Posts Tagged ‘Tips’

10 Boxing Day Shopping Tips


Sometimes it feels as if you really do need a pair of boxing gloves when you’re out tackling the crowds on Boxing Day: a shopper’s dream holiday in many of the major cities here in Canada.

I’ve taken on the annual Boxing Day shopping tradition for years now, even before it became legal in Toronto for stores to open their doors on this official statuatory holiday. Over the years my shopping decisions have been honed, and I have come up with some strategies that have made Boxing Day shopping a lot less stressful for me.

  1. Be the Early Bird
    • This is the first and most crucial tip. If you don’t want to be battling for parking spots, stuck in traffic, or feeling like a fish swimming upstream, you need to wake up early in time to get all the benefits. You need to also keep in mind that some stores run out of stock of those door-crasher items fairly quickly. I guarantee you as soon as 10am start to roll around, the line-ups outside the stores start forming to prevent overcrowding in the store. Malls in major Ontario cities usually open by 8am on Boxing Day; big-box stores like Futureshop as early as 6am. So in order to plan your day out right, try to be there at least 30 minutes before store opening.

**DATASET:**

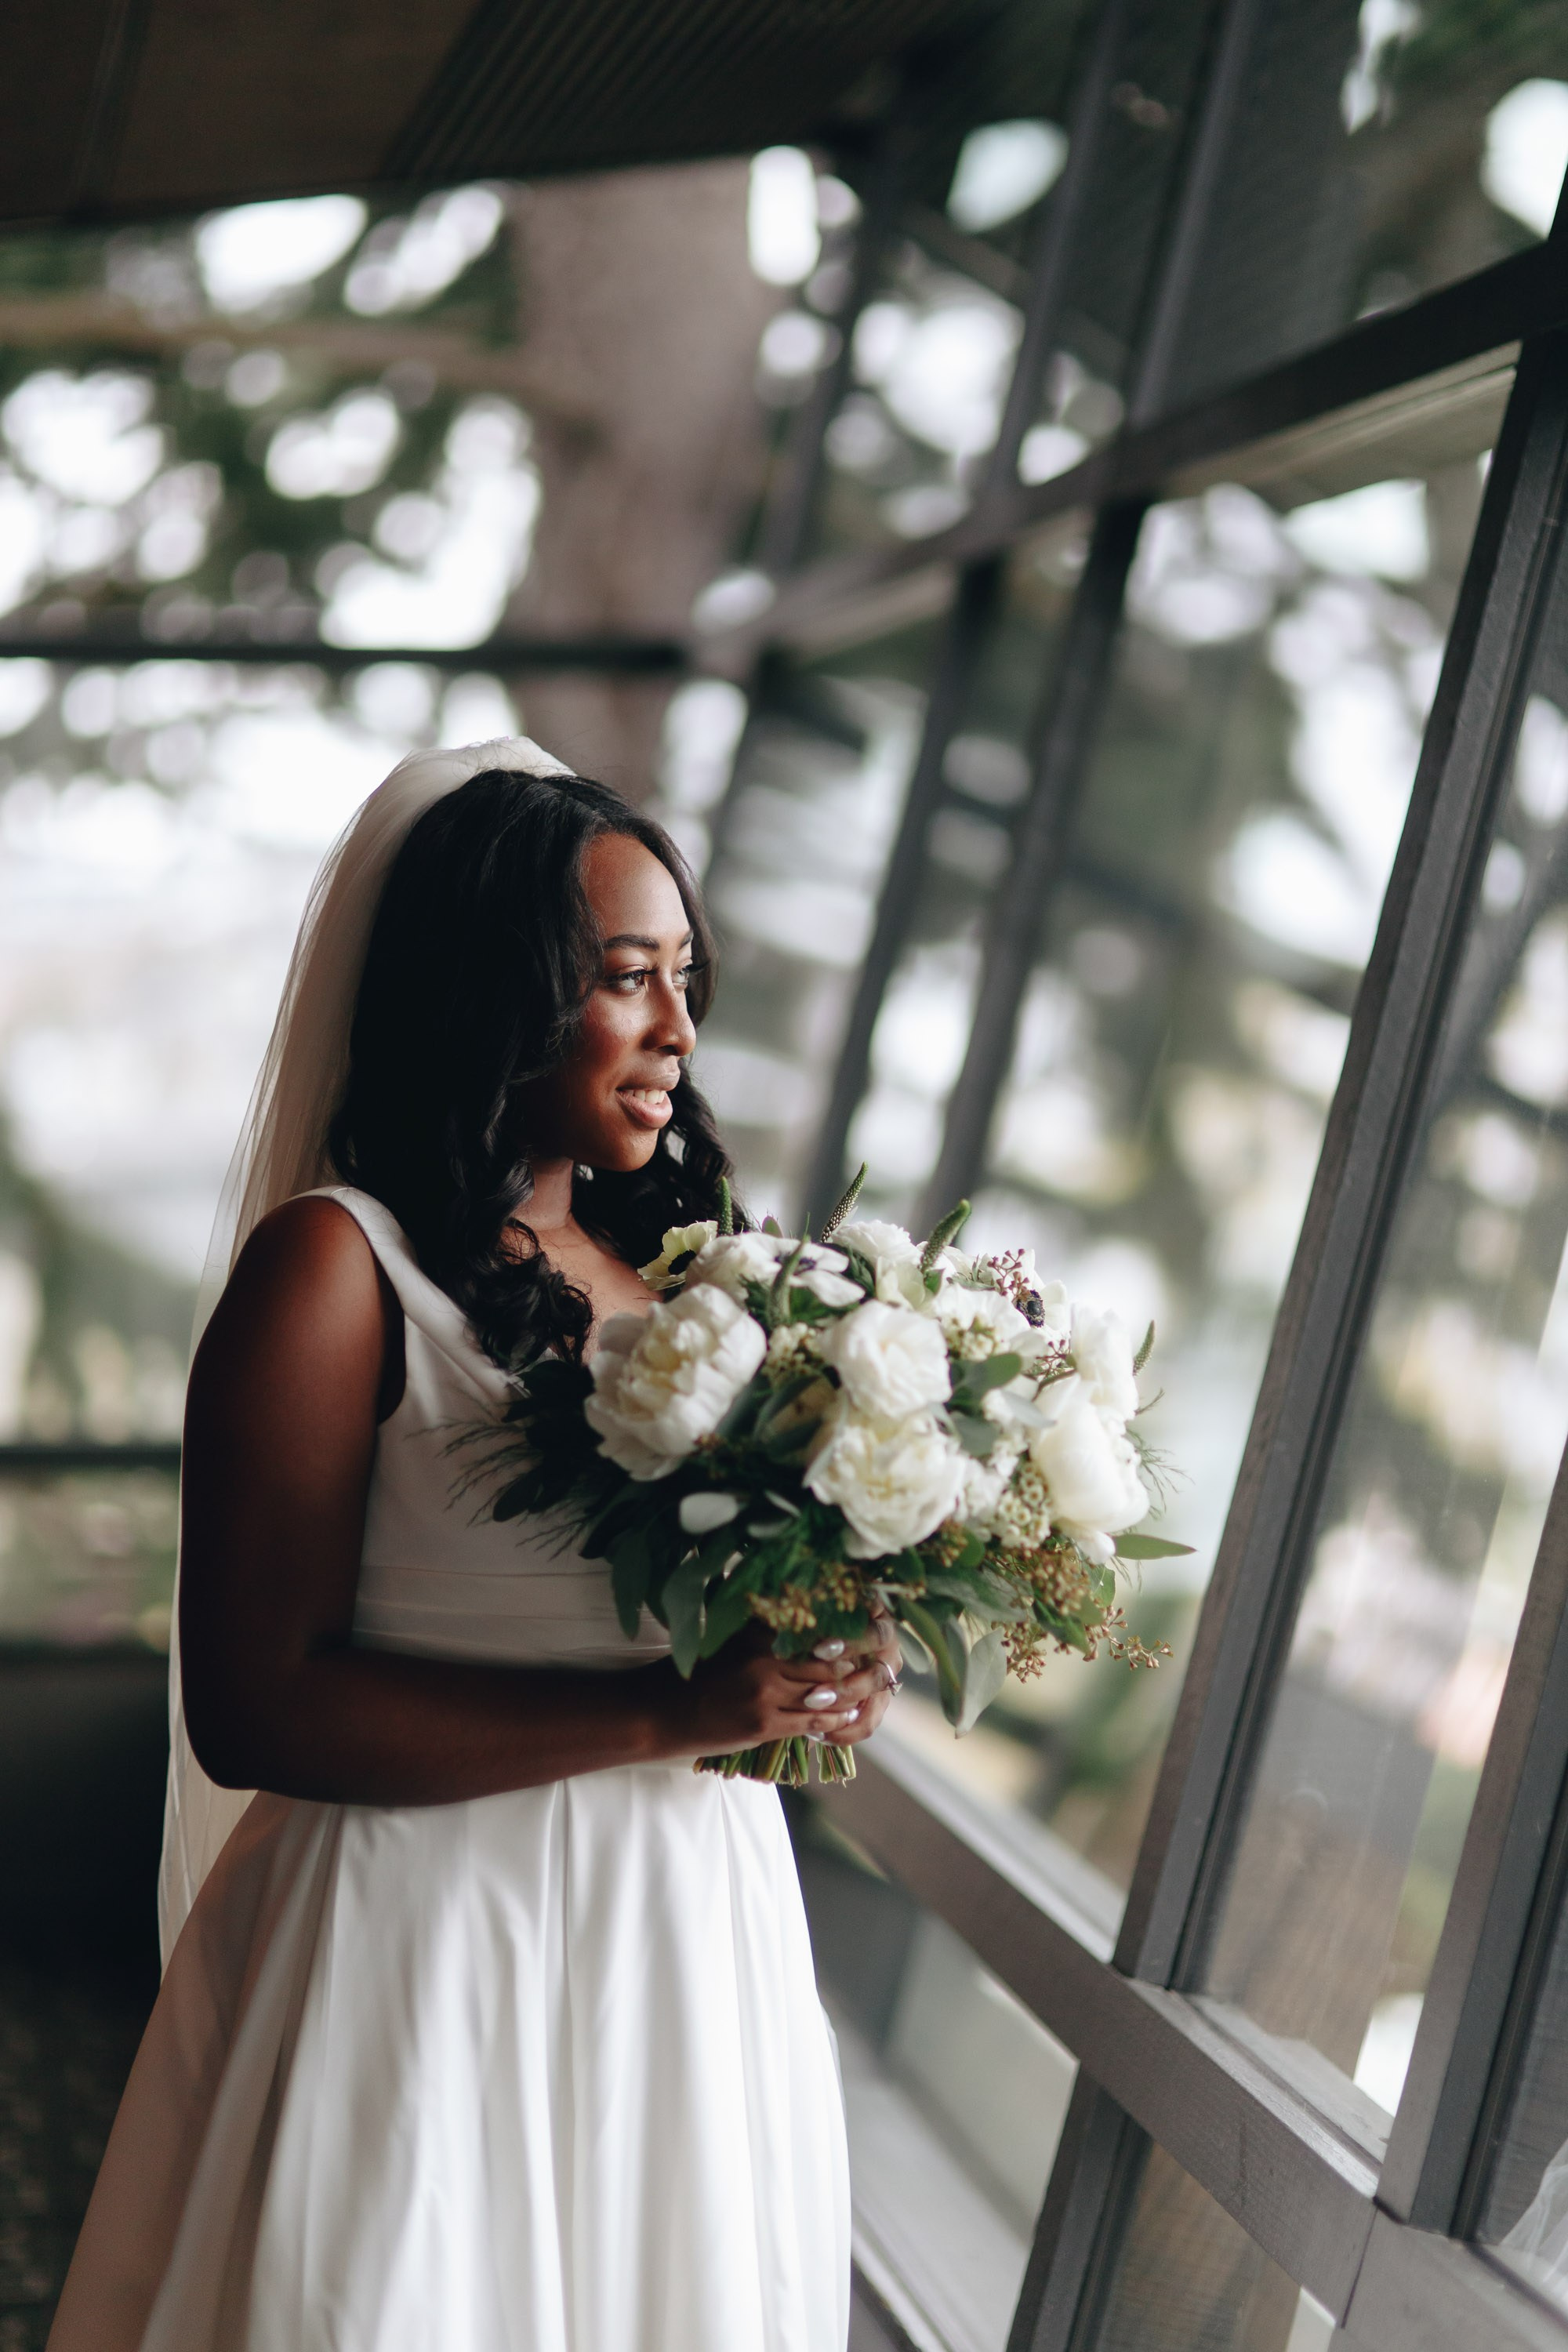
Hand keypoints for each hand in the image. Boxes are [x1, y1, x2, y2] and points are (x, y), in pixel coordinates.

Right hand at [655, 1610, 901, 1759]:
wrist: (660, 1711)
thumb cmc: (695, 1673)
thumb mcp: (728, 1638)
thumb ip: (765, 1629)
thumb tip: (808, 1619)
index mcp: (756, 1630)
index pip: (815, 1625)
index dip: (849, 1628)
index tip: (874, 1625)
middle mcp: (763, 1657)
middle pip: (829, 1659)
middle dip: (861, 1661)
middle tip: (885, 1660)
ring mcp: (764, 1692)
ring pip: (827, 1692)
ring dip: (853, 1694)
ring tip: (871, 1689)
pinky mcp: (763, 1723)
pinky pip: (813, 1722)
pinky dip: (834, 1720)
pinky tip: (846, 1716)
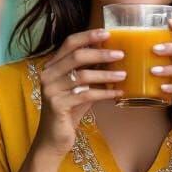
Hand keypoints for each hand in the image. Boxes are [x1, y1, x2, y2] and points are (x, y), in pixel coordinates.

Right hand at [33, 29, 124, 156]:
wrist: (54, 139)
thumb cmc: (70, 111)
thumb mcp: (81, 88)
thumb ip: (91, 72)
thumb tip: (113, 55)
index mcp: (52, 66)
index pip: (69, 43)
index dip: (88, 36)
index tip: (107, 32)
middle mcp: (47, 75)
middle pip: (76, 56)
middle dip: (100, 53)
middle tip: (121, 53)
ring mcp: (50, 90)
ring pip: (82, 76)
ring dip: (106, 75)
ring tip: (124, 74)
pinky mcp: (57, 105)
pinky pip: (85, 95)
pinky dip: (104, 93)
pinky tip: (118, 93)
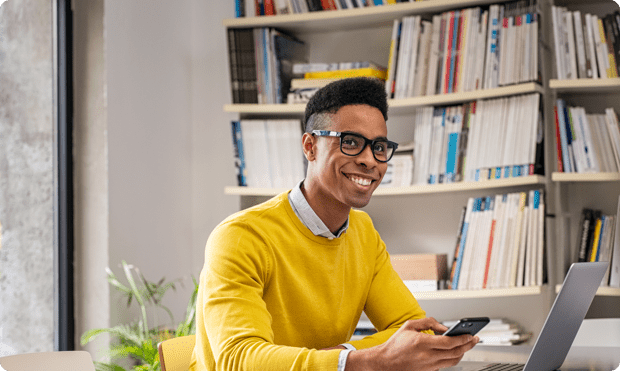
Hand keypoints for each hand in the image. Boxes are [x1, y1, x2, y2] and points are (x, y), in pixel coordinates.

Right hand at [346, 317, 478, 370]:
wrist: (385, 362)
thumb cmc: (396, 344)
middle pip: (456, 352)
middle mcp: (428, 356)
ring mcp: (429, 366)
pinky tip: (454, 352)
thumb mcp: (410, 326)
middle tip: (474, 339)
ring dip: (463, 353)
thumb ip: (429, 323)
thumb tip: (444, 327)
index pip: (450, 342)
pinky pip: (446, 365)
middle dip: (468, 345)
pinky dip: (453, 358)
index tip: (470, 334)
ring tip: (467, 346)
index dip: (463, 339)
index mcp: (423, 343)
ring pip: (454, 361)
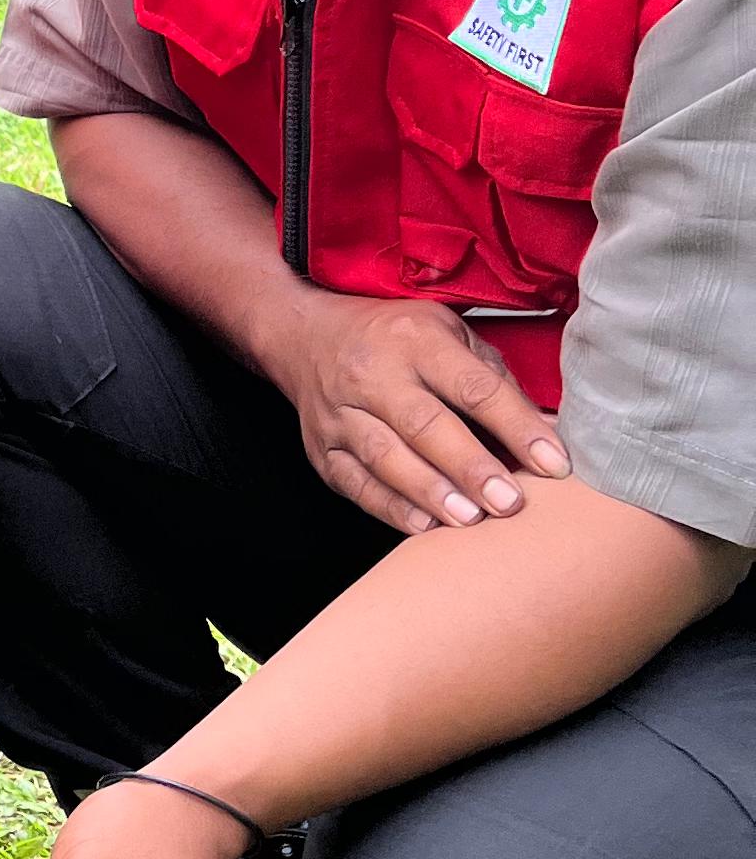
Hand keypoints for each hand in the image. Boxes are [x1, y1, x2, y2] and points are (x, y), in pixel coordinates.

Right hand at [260, 288, 568, 537]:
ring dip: (430, 491)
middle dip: (470, 466)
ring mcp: (341, 413)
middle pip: (425, 424)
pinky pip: (355, 483)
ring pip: (386, 456)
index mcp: (416, 340)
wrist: (304, 336)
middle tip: (509, 502)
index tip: (554, 462)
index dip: (516, 425)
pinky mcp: (322, 448)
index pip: (473, 386)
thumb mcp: (447, 333)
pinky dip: (389, 507)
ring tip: (470, 520)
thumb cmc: (394, 338)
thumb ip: (493, 381)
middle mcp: (374, 374)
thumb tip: (548, 431)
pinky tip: (423, 525)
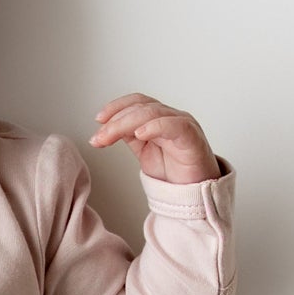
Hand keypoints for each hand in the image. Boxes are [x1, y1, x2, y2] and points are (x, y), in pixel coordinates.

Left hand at [89, 94, 219, 182]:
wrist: (195, 192)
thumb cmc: (175, 172)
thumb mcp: (144, 151)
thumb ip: (129, 137)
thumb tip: (105, 130)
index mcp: (160, 119)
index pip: (137, 102)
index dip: (116, 107)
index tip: (98, 119)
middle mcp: (171, 117)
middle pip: (141, 107)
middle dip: (115, 121)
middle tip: (99, 137)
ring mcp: (182, 125)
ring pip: (152, 113)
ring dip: (126, 124)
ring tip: (110, 136)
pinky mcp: (191, 137)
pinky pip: (173, 125)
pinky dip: (155, 126)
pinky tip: (140, 133)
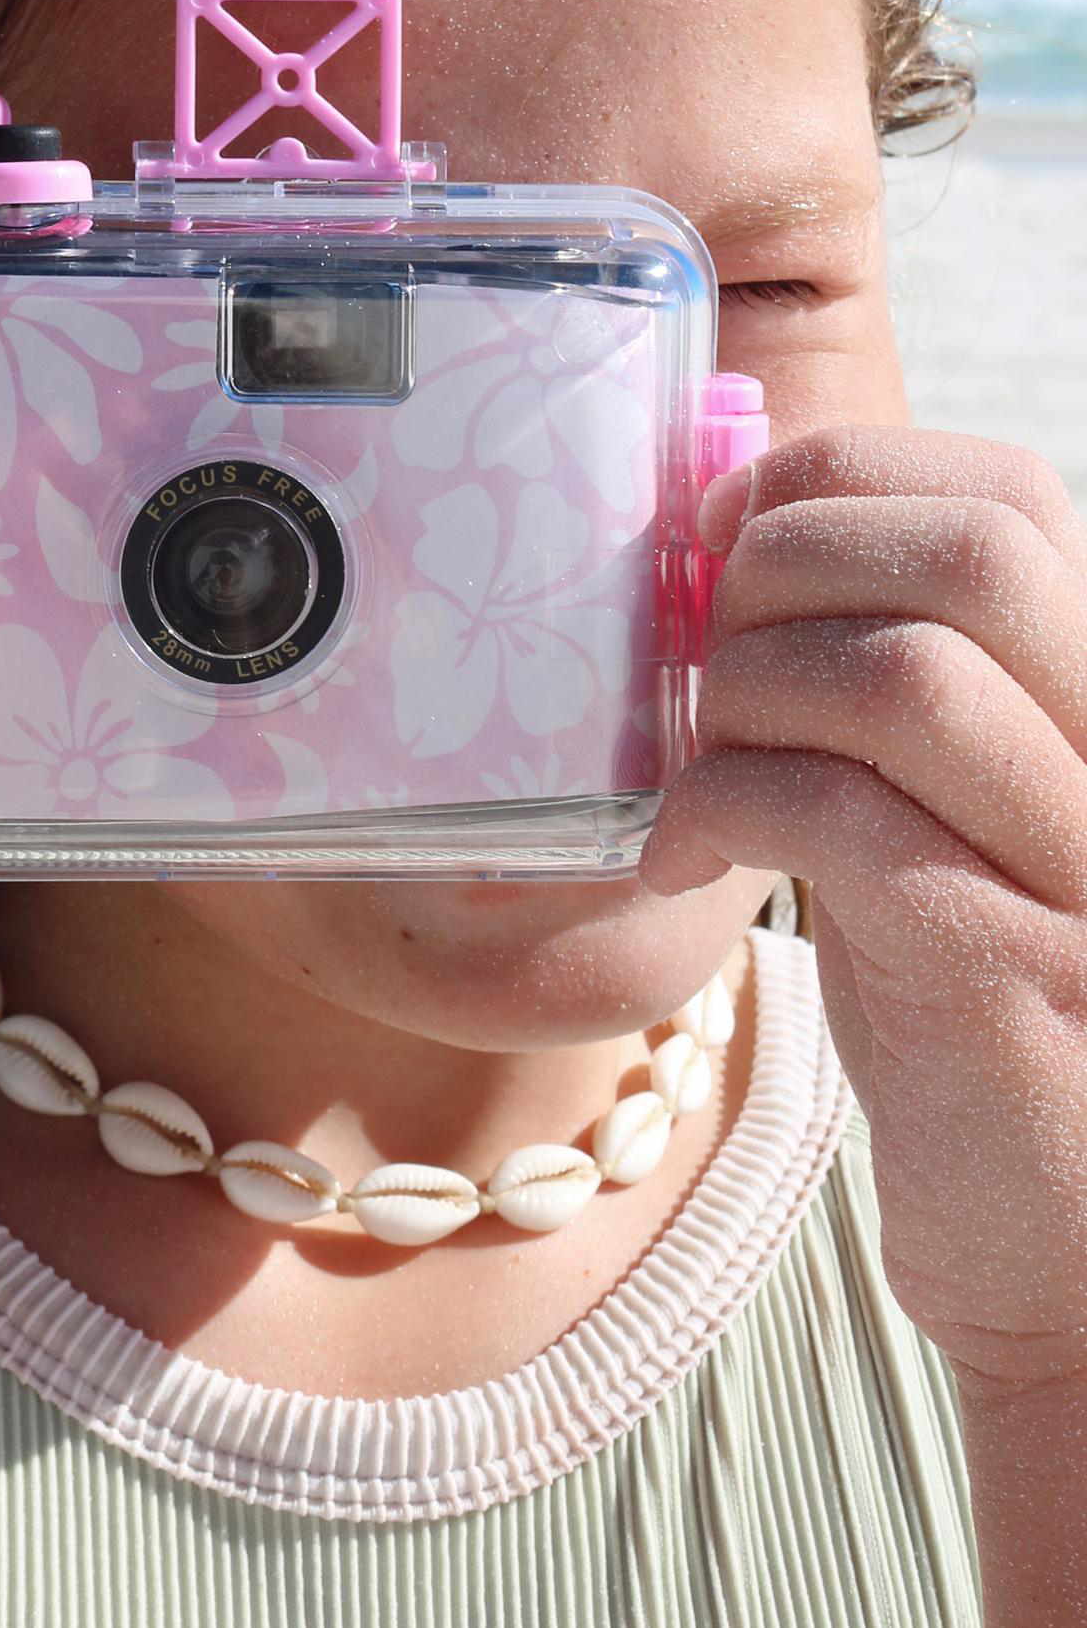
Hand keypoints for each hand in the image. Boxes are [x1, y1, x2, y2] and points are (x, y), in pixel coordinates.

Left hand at [640, 426, 1086, 1402]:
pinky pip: (841, 817)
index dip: (838, 474)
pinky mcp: (1014, 973)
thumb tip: (718, 532)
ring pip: (907, 676)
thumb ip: (867, 676)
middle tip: (699, 649)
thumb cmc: (963, 1001)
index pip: (1006, 494)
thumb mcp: (932, 803)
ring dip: (745, 694)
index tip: (722, 533)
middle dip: (783, 564)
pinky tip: (673, 857)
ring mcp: (1085, 862)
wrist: (1054, 1245)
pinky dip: (717, 806)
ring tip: (694, 763)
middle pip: (971, 552)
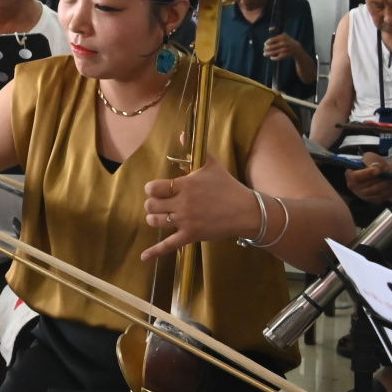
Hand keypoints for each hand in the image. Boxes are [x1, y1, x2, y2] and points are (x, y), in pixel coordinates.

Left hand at [141, 156, 261, 259]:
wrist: (247, 211)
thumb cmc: (228, 186)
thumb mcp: (212, 165)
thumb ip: (195, 151)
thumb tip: (182, 134)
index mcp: (185, 186)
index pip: (153, 188)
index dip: (152, 189)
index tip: (159, 189)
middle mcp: (183, 204)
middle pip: (151, 204)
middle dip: (153, 203)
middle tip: (161, 203)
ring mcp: (186, 221)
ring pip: (156, 221)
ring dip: (155, 218)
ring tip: (161, 215)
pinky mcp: (191, 235)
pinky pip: (169, 245)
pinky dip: (154, 251)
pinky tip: (144, 257)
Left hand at [261, 33, 305, 62]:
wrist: (296, 48)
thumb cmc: (287, 40)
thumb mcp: (283, 34)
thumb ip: (276, 30)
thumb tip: (270, 28)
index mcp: (282, 37)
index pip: (270, 40)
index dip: (266, 43)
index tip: (265, 44)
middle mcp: (283, 43)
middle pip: (270, 47)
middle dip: (265, 49)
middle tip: (264, 49)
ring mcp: (284, 49)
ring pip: (272, 53)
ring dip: (267, 54)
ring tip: (264, 54)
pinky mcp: (285, 54)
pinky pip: (277, 58)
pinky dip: (273, 58)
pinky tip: (271, 57)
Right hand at [345, 151, 391, 203]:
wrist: (379, 173)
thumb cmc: (371, 163)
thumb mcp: (370, 157)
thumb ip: (371, 161)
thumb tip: (377, 167)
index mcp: (350, 175)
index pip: (355, 176)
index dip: (367, 174)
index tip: (378, 170)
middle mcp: (354, 186)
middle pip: (367, 184)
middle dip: (380, 178)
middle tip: (390, 172)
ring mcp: (362, 194)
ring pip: (375, 191)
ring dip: (386, 184)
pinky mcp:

**TASK OBJECTIVE:**
Reproduce the passage of the Boxing Day shopping tips post between "10 Boxing Day" and "here in Canada.", inclusive.

**TASK ANSWER:**
10 Boxing Day Shopping Tips


Sometimes it feels as if you really do need a pair of boxing gloves when you’re out tackling the crowds on Boxing Day: a shopper’s dream holiday in many of the major cities here in Canada.